#bio #indonesia
Baluchon et Delsey
Au chaud au bureau, je chauffe mon siège, Kings of Leon dans les oreilles. Je sombre doucement dans une torpeur moite, la tête embrumée par des odeurs avant-coureur de cengkeh. J’aimerais bien me laisser aller à la rêverie pour une fois, sentir l’air chaud de Jakarta me gifler le visage par la fenêtre ouverte d’un angkot filant moteur hurlant, sentir la chaleur des bras de ma tendre sayangku me serrant le cou… Rien qu’une fois, avant de partir, pour de bon. En l’espace de 3 mois, jamais je n’ai eu le temps de m’envoler par l’esprit dans ce pays de mon coeur. Pas un seul instant pour réaliser, pas une seconde pour s’abandonner. Que du concret, du réel… Le réel m’emmerde parfois!
Aujourd’hui l’air a une odeur de fin d’ère. Baluchon à l’épaule, Delsey au bout du bras, je m’en suis allé de mon appartement de transit, laissant derrière moi les décombres abandonnées d’une vie sans histoire et sans passé à Lyon. De mes quelques mois de célibat, je ne retiendrais finalement que peu de choses, parenthèse éphémère hors du temps, neutre, presque fade. Vie passée entre départ et retrouvailles, mais jamais vraiment ni dans l’un ni dans l’autre. Le verre à moitié vide, à moité plein, toujours entre deux, frustré par l’absence de joie, l’absence de peine. Cette vie pour moi, c’était celle de la transition calme, réfléchie. Ce n’est plus la transition passionnée de mon année à Cranfield, lorsque le verre était soit vide, soit plein, jamais entre deux. Ce n’est pas la dernière non plus.

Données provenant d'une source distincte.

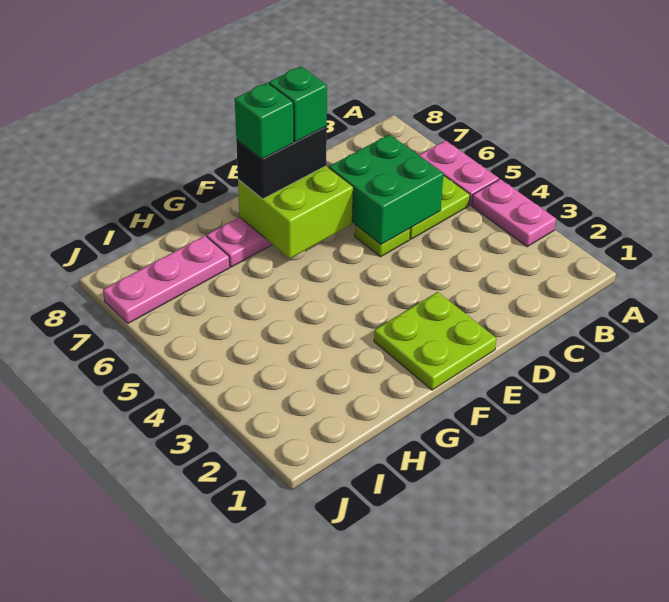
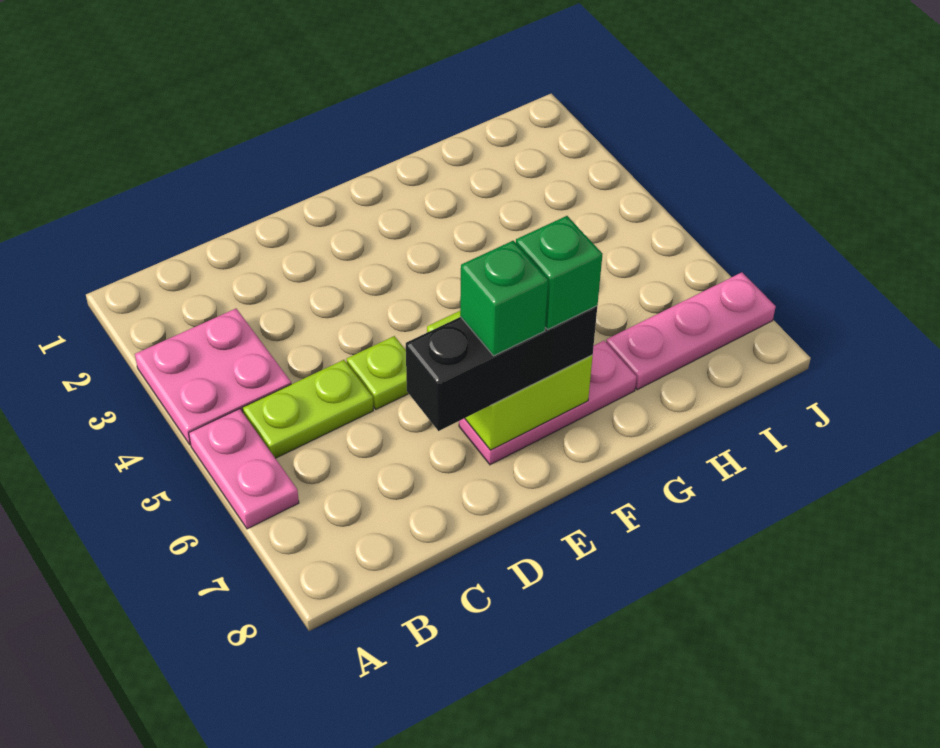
pink plate A3:A4 level 1 -> pink plate A3:B4 level 1
green brick C5:D6 level 2 -> none
lime plate E1:F2 level 1 -> none
black brick E7:F7 level 3 -> black brick D7:F7 level 3

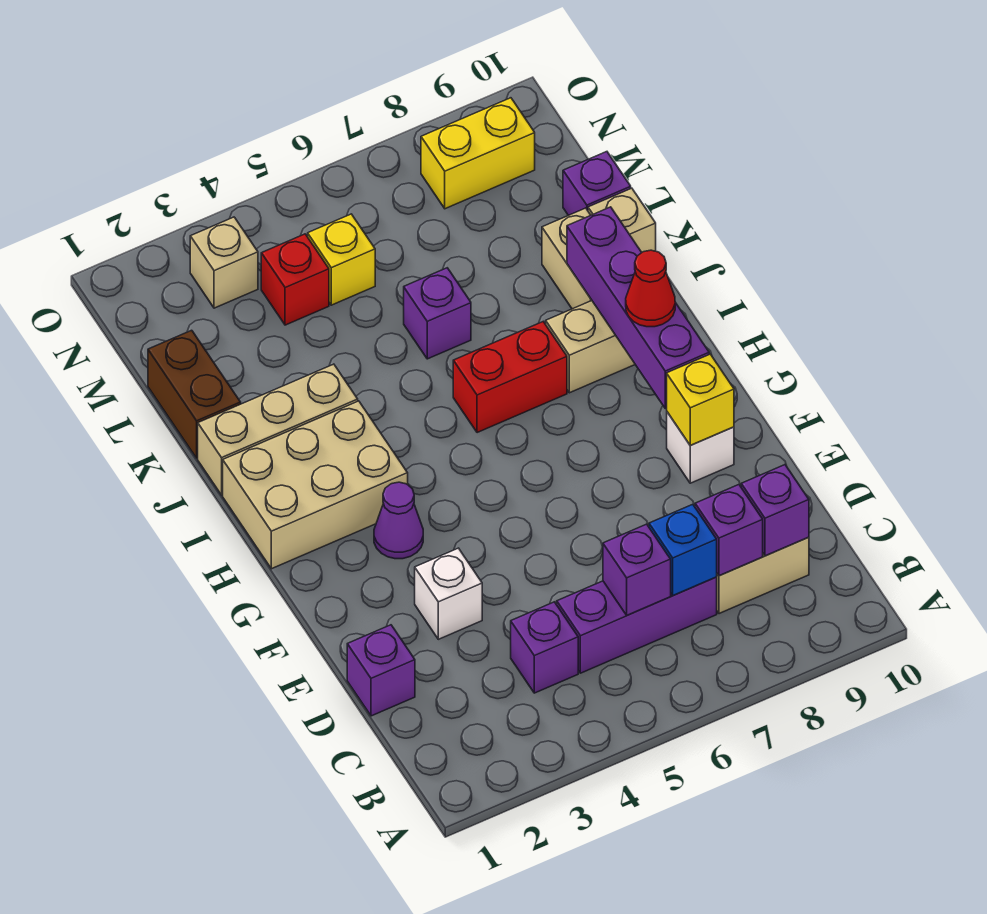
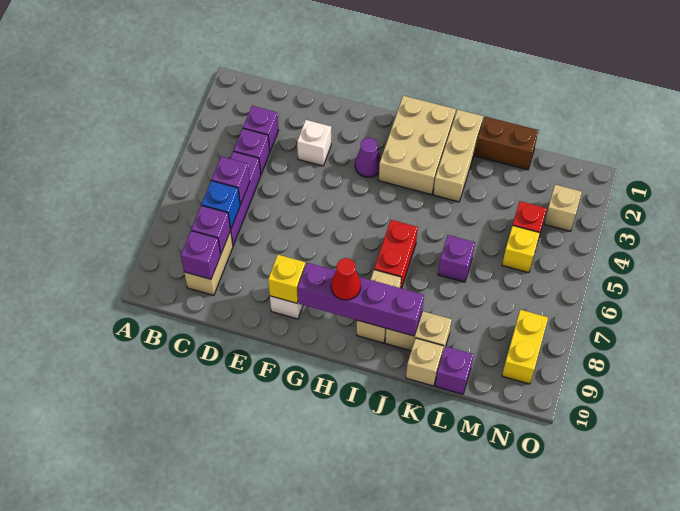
purple brick D1 level 1 -> purple brick C3 level 1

Le voyage est une aube qui s’éternise nous dit Bernard Giraudeau. J’aimerais le croire. Moi mon Soleil, ça fait belle lurette qu’il est bloqué à midi, qu’il m’assomme de ses rayons et qu’il me laisse sans point de repère. Mais depuis quelques semaines, je le sens s’incliner, je le sens me guider. Les reliefs s’accentuent, les ombres s’allongent, peu à peu je reprend pied et je marche vers lui. Il paraît qu’on ne peut jamais l’atteindre… Tant pis, au moins cette fois nous serons deux à le chercher.